Mais le régime sous lequel fonctionne aujourd’hui de façon dominante l’identification de l’antisémitisme au nazisme pose problème à un deuxième niveau, plus idéologique. Car, après tout, et j’y reviens longuement dans Si c’est un Juif, lors de la profanation du cimetière de Carpentras en 1990, la mobilisation civique avait été immédiate et massive. Cent cinquante mille personnes dans les rues de Paris. La « bête immonde » avait alors été formellement et immédiatement identifiée, sans défaillance, sans hésitation, sans interminables débats sémantiques. Le problème n’est donc pas réductible à une question de seuil de violence, car même si la violence de la profanation du cimetière de Carpentras, comme violence symbolique, était extrême, comme symbolique, justement, elle était aussi fantomatique. Le problème tient donc aussi à un attendu implicite à l’identification de l’antisémitisme au nazisme, attendu qui a d’ailleurs été explicité par Théo Klein dans une tribune malheureusement navrante publiée après la mort d‘Ilan : l’antisémitisme, nous était-il précisé, est une idéologie d’extrême droite, exclusivement. Autrement dit, le discernement synecdotique fonctionne dès lors que les connotations politiques de la violence partielle sont évidentes : on ne manque pas alors de reconnaître dans la violence partielle, pourvu que celle-ci et ses agents portent le sceaux de l’extrême droite, la violence totale du nazisme.

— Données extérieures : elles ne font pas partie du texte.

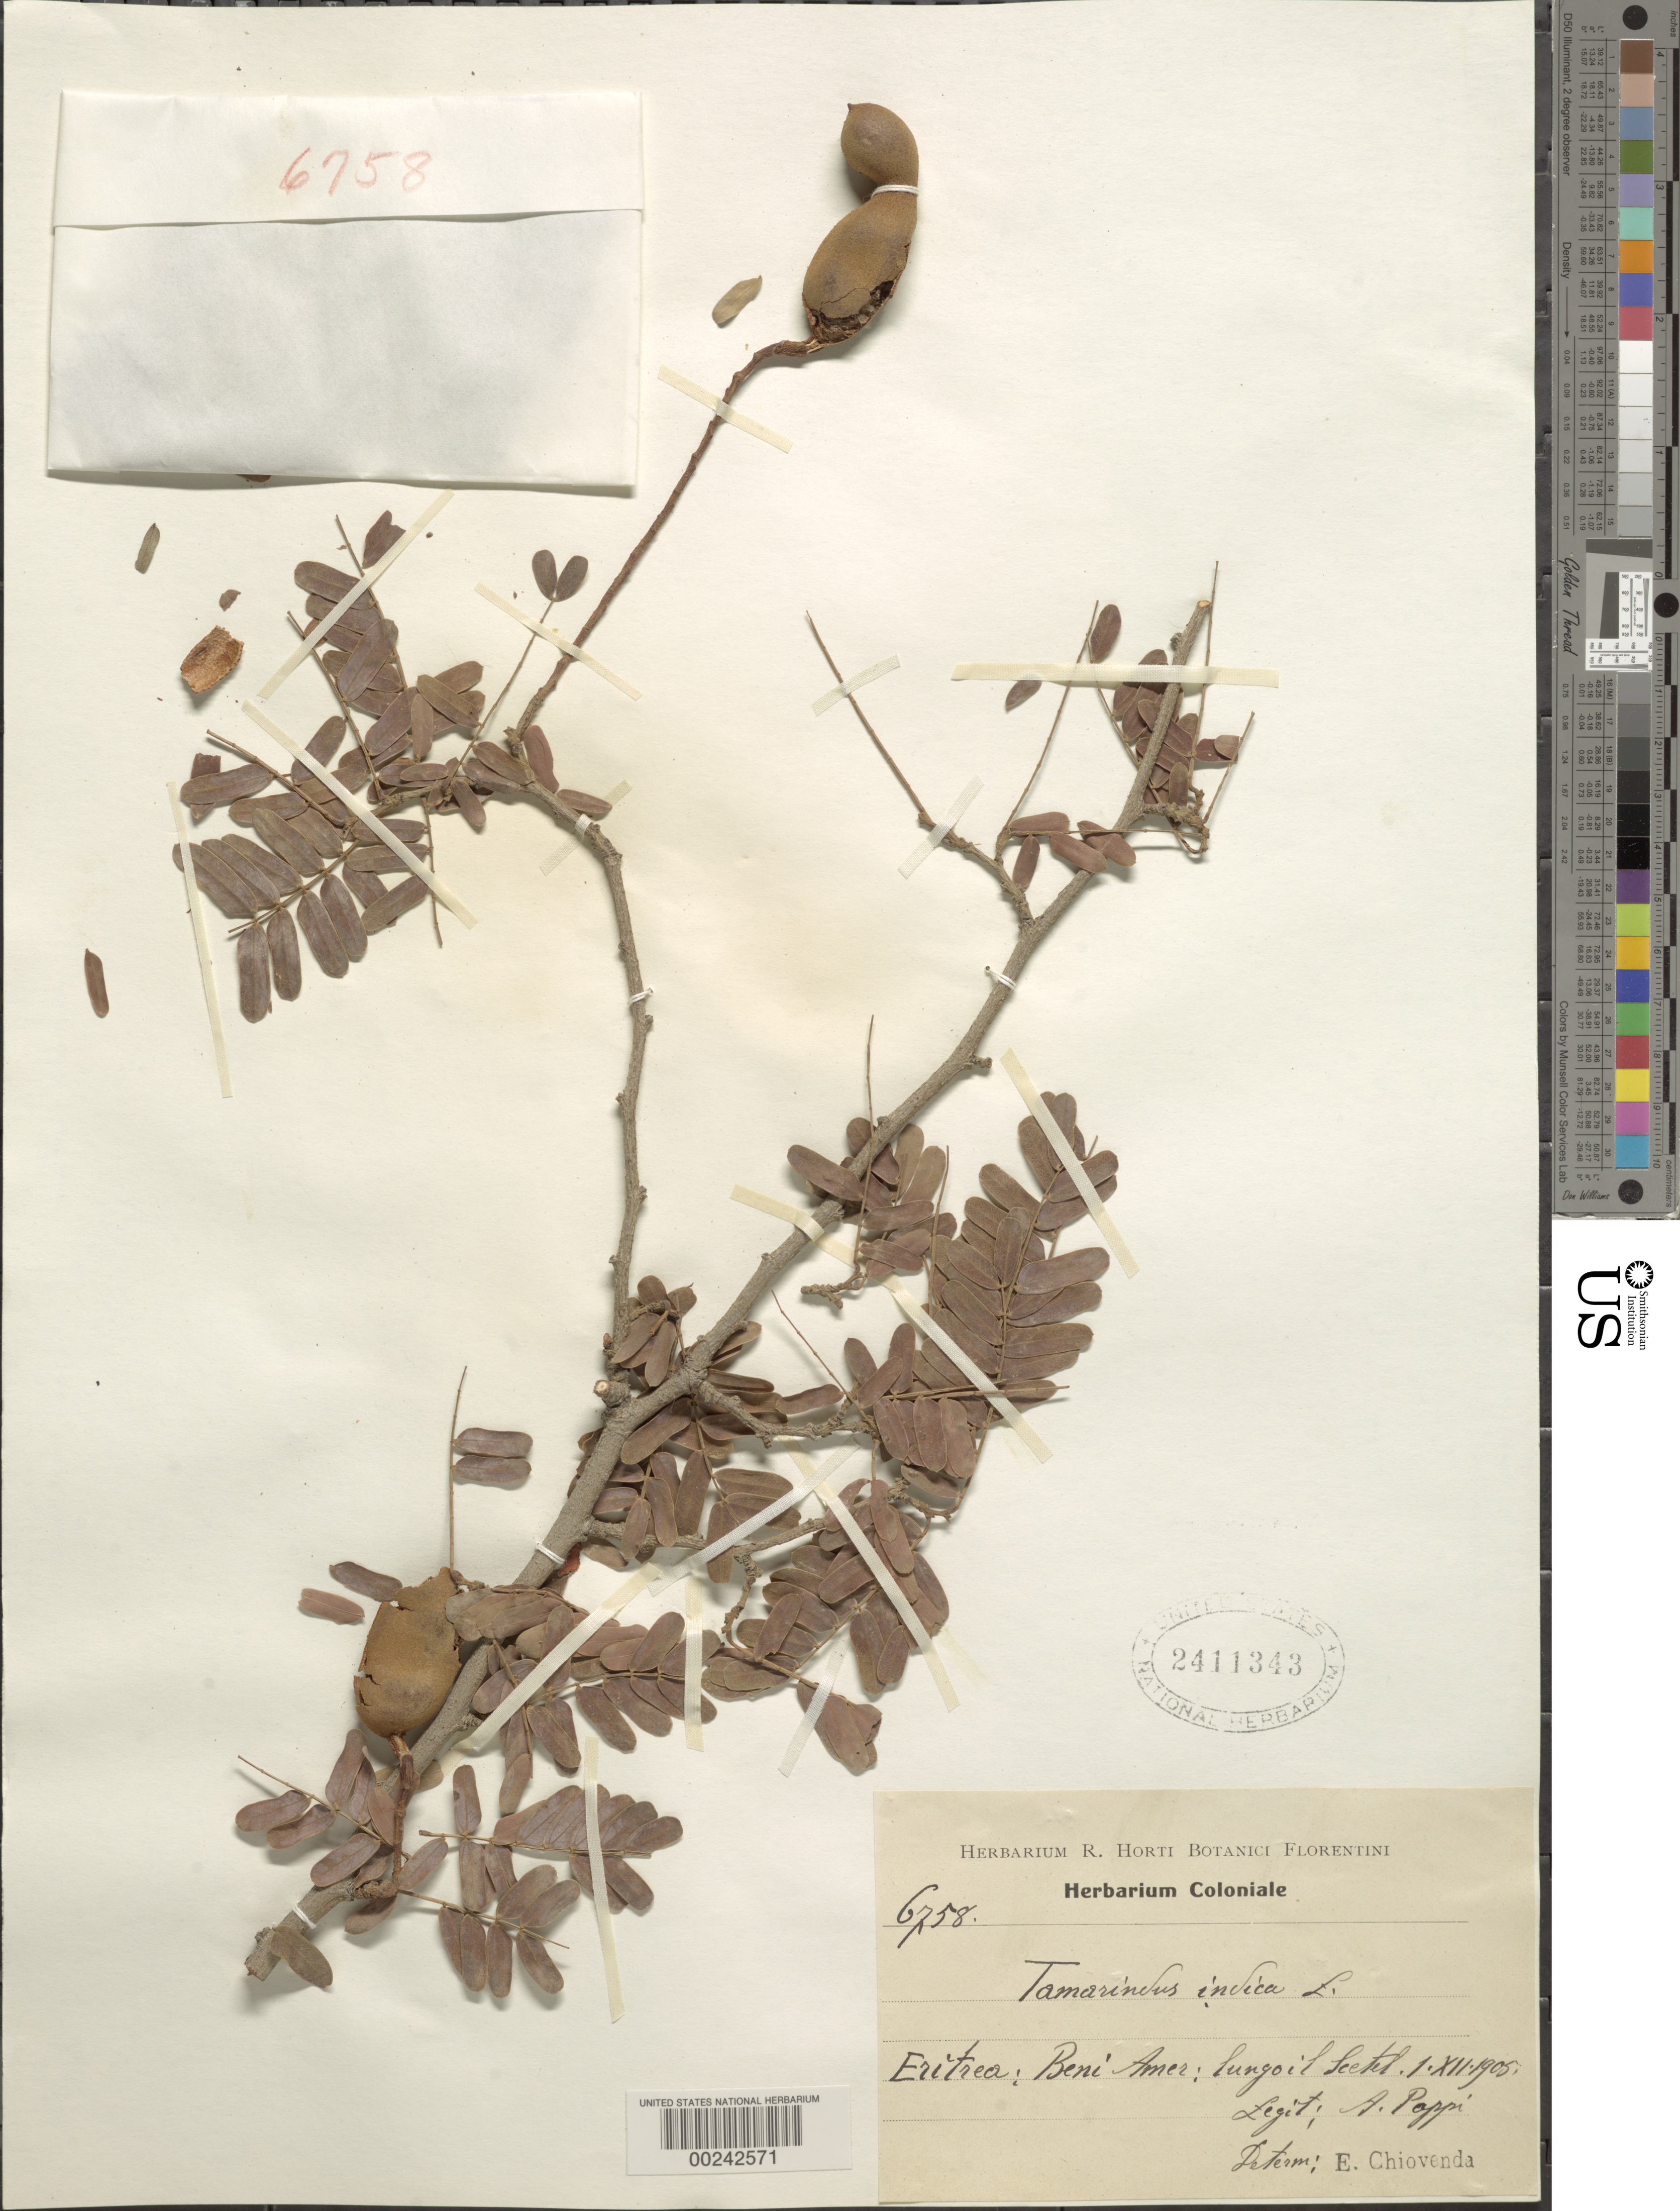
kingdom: Plantae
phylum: Tracheophyta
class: Magnoliopsida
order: Fabales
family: Fabaceae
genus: Tamarindus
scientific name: Tamarindus indica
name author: L.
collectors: A. Poppi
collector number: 6758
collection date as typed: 01 Dec 1905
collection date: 1905-12-01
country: Eritrea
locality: Beni amer, along the lectel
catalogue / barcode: US 2411343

Ici, on accorde bien que l’antisémitisme est la violence totale, toujours ; on accorde qu’il faut absolument savoir reconnaître, dans un acte isolé, la violence totale ; la vigilance est sans faille, mais à une condition : qu’il s’agisse d’une violence politique d’extrême droite. Si ce n’est pas le cas, et c’était en l’occurrence la conclusion de Théo Klein, il n’y a pas d’antisémitisme, cela n’a rien à voir. On parlera de ce qu’on voudra : tensions communautaires, querelles de voisinage, disputes de cours de récréation, faits divers, on emploiera le mot qu’on voudra, mais il ne s’agira pas d’antisémitisme.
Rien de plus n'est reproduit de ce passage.